* **EXERCISE PASSAGE**

────────────────

AKA: San Francisco Main Library #6, Civic Center, San Francisco, CA
Structure Type: built works - social and civic buildings - libraries
Designers: Kwan Henmi (firm); Pei Cobb Freed and Partners (firm); Simon Martin-Vegue Winkelstein Moris (SMWM) (firm); Henry Nichols Cobb (architect); James Ingo Freed (architect); Denis Henmi ; Sylvia Kwan ; Phyllis Martin-Vegue (interior designer); Lamberto Moris (architect); Ieoh Ming Pei (architect); Catherine J. Simon (architect); Jon Peter Winkelstein (architect)
Dates: constructed 1989-1995
6 stories, total floor area: 375,000 sq. ft.
Building History
Voters agreed to the allocation of $104.5 million in bonds and private donors provided an additional $22 million to complete the new library. New York-based architects Pei Freed and Partners won a competition staged for the library in 1989; James Ingo Freed (1930-2005) served as the Pei Freed and Partner's Partner-in-Charge for the library, collaborating with Cathy Simon of the San Francisco firm, Simon Martin-Vegue Winkelstein and Moris. The San Francisco Public Library's Main Library #3 contained approximately 375,000 square feet when built, twice the space of its predecessor, and opened to the public on 04/18/1996, the 90th anniversary of the 1906 San Francisco Earthquake.
Architects Pei Cobb Freed and Partners, with Freed Design-Partner-in-Charge, designed the facade to have facades done in different styles to integrate the Beaux-Arts Civic Center with its contemporary context. This variation of facade design did not satisfy some critics. A writer for Progressive Architecture (PA) (perhaps Sally Woodbridge, who PA's San Francisco correspondent at the time,) wrote: "The new library is designed to be a bridge between the past and the future and between the civic and the commercial districts of San Francisco. The result is a building that addresses too literally the diversity of its context and constituency. An L-shaped bar, which contains the open stacks and faces the Civic Center to the north and the west, is clad in a Neo-Classical curtain wall, reflecting the design and parti of the original library of 1919. In contrast, the south and east sides, which face the commercial part of the city and house the electronic functions of the library, are contemporary: the south side has a Post-Modern granite facade, its entrance marked by four large-scale windows; and the east side is a steel-clad assemblage with a curved roof. The only thread tying the facades together is a 3' x 3' grid; likewise, banners will be hung to mark the library's three entrances." The PA writer concluded: "While a densely packed interior (desinged by the architects [Pei, et al.,] the associated architects [Simon Martin-Vegue Winkelstein Moris] and Kwan Hemi) and a multifaceded exterior, the new library succeeds in responding to the complexities of the contemporary city and the modern library, but, bowing to these competing forces, fails to provide a coherent common ground." (See "San Francisco Public Library: A Confused Symbol," Progressive Architecture, vol. 76, no. 10, 10/1995, p. 25.)

────────────────

[Dataset records]
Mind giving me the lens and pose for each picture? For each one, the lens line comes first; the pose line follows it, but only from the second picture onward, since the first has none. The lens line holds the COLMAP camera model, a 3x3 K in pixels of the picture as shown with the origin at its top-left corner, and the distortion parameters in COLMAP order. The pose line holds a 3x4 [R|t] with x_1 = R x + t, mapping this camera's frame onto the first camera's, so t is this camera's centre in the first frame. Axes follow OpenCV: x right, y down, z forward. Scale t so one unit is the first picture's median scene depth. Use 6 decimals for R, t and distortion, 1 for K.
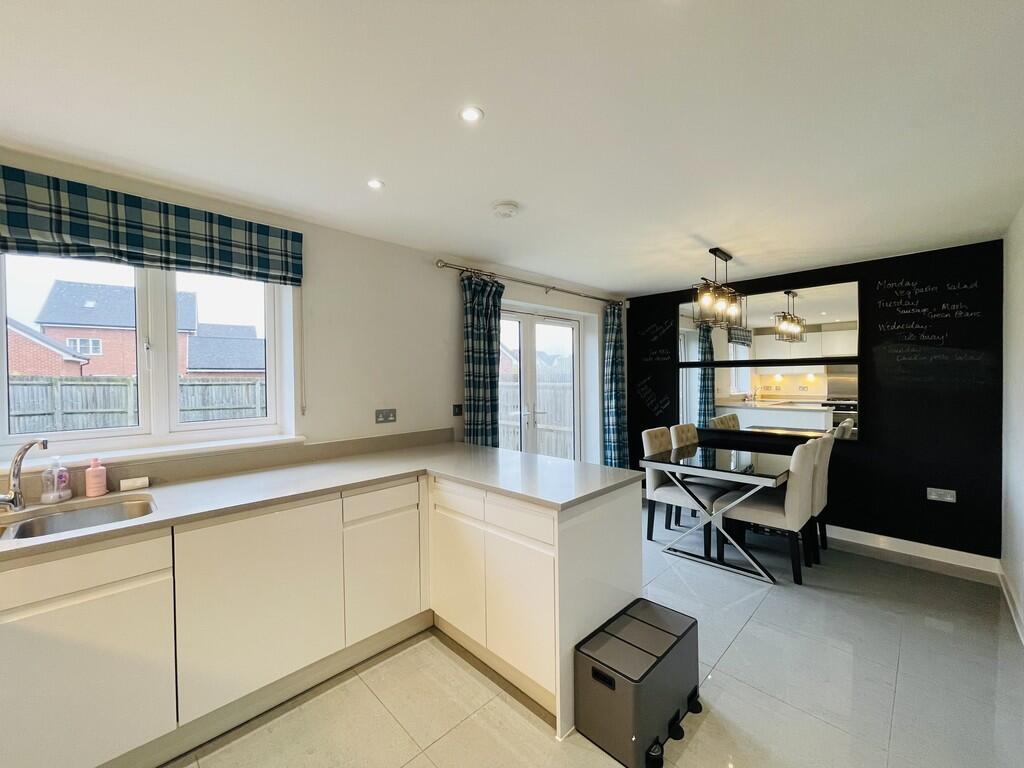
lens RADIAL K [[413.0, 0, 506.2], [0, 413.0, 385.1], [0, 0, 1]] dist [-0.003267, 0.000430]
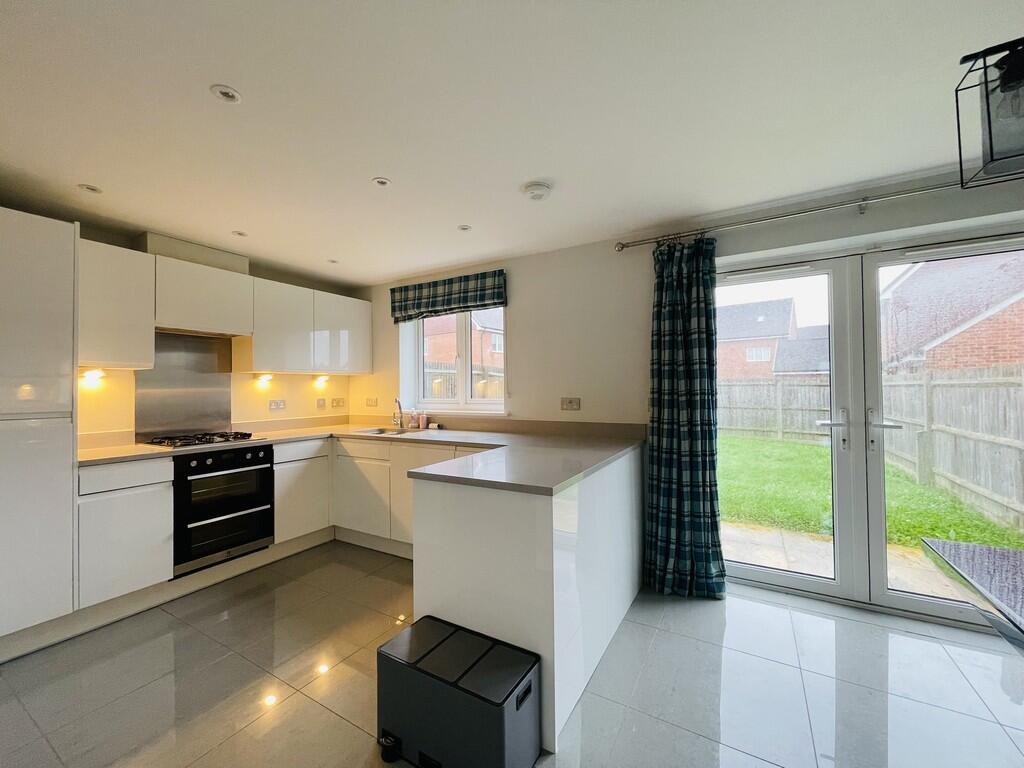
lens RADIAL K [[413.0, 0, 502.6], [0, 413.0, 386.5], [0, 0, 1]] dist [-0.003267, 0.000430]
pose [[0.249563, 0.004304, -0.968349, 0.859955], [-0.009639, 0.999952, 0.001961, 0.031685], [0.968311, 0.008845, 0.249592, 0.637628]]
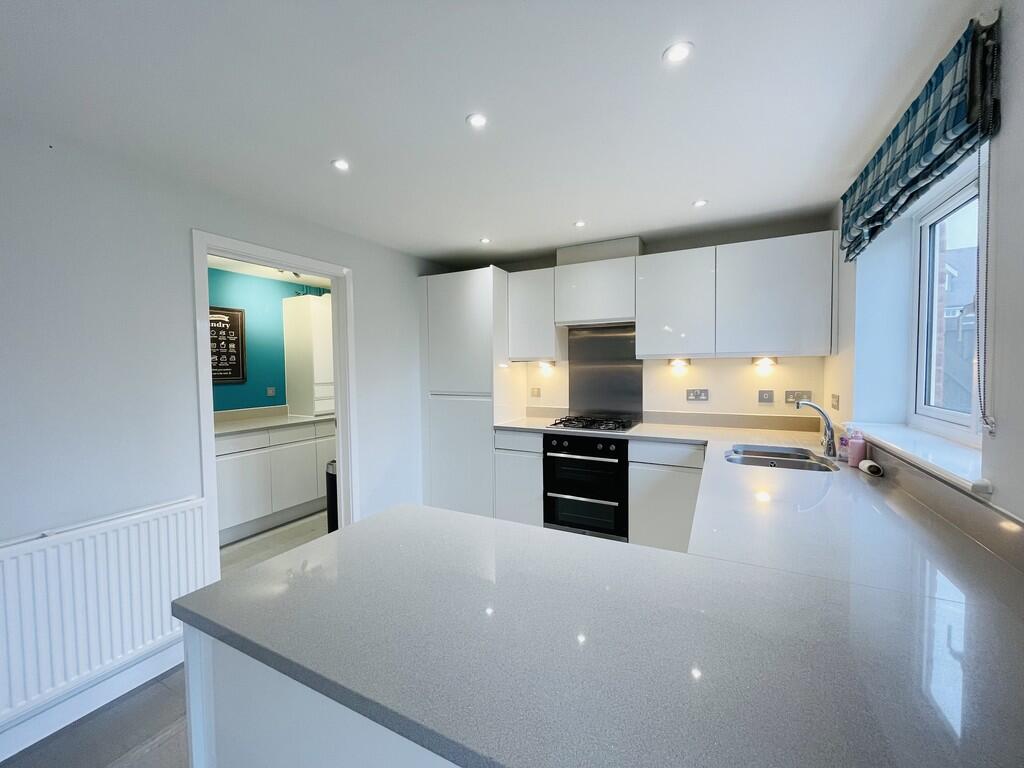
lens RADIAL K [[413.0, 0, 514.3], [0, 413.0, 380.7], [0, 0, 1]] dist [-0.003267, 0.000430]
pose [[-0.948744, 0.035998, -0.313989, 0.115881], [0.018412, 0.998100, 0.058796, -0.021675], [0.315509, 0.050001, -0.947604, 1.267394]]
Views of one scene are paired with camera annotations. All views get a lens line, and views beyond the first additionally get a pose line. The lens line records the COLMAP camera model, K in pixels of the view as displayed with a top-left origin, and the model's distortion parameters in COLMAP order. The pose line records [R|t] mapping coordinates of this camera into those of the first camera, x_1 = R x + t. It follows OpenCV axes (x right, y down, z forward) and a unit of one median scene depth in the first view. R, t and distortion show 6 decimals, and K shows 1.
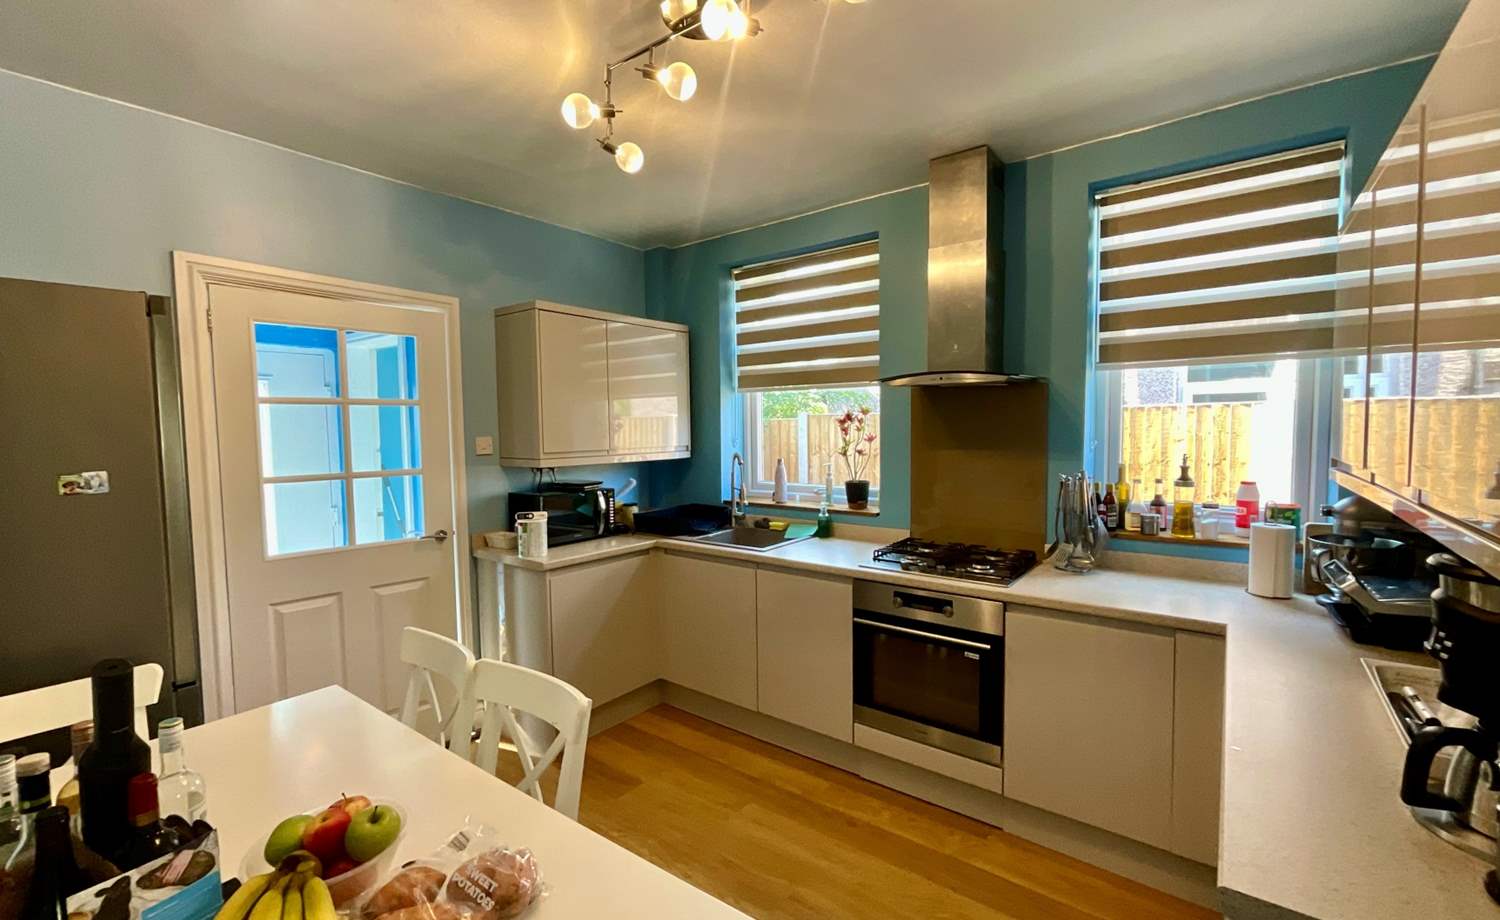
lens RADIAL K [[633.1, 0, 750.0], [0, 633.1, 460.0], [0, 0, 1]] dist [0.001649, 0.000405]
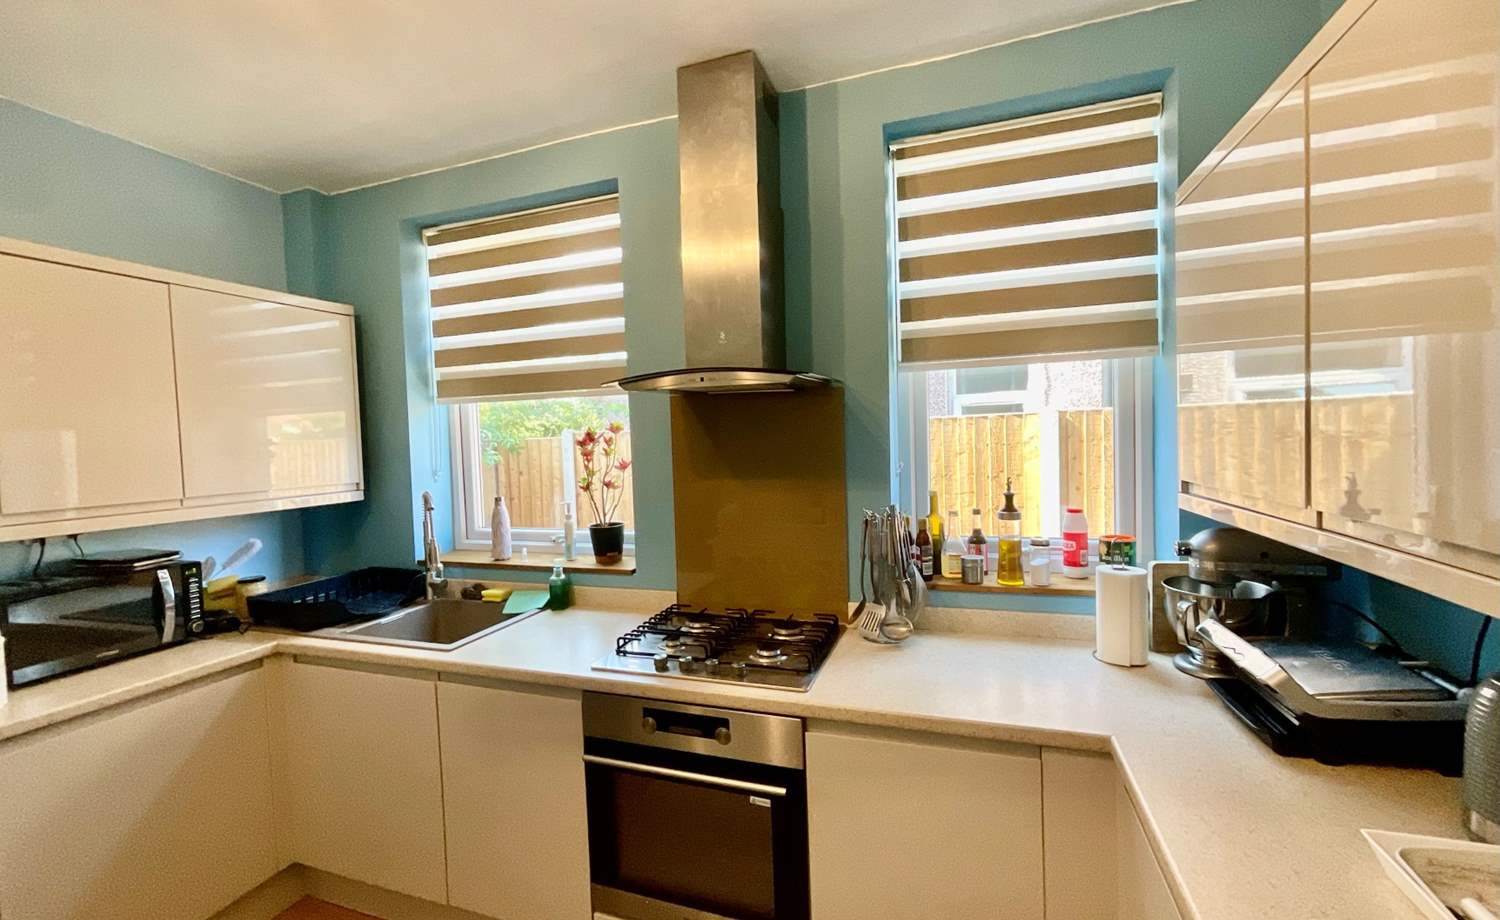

────────────────

* **ACTIONS TO TAKE**
[1] Answer these questions from the San Francisco Main Library text.
(a) How much money in bonds did voters agree to allocate for the new library?
(b) On what date did the library open to the public?
(c) According to the Progressive Architecture writer, what is the only thread tying the facades together?
[2] Restate the stretch of the San Francisco Main Library text from "Dates: constructed 1989-1995" through "San Francisco Earthquake.", substituting "contest" for "competition".

* **SOLVED PROBLEMS**
[1]
(a) $104.5 million
(b) 04/18/1996
(c) A 3' x 3' grid

[2]
Dates: constructed 1989-1995
6 stories, total floor area: 375,000 sq. ft.
Building History
Voters agreed to the allocation of $104.5 million in bonds and private donors provided an additional $22 million to complete the new library. New York-based architects Pei Freed and Partners won a contest staged for the library in 1989; James Ingo Freed (1930-2005) served as the Pei Freed and Partner's Partner-in-Charge for the library, collaborating with Cathy Simon of the San Francisco firm, Simon Martin-Vegue Winkelstein and Moris. The San Francisco Public Library's Main Library #3 contained approximately 375,000 square feet when built, twice the space of its predecessor, and opened to the public on 04/18/1996, the 90th anniversary of the 1906 San Francisco Earthquake.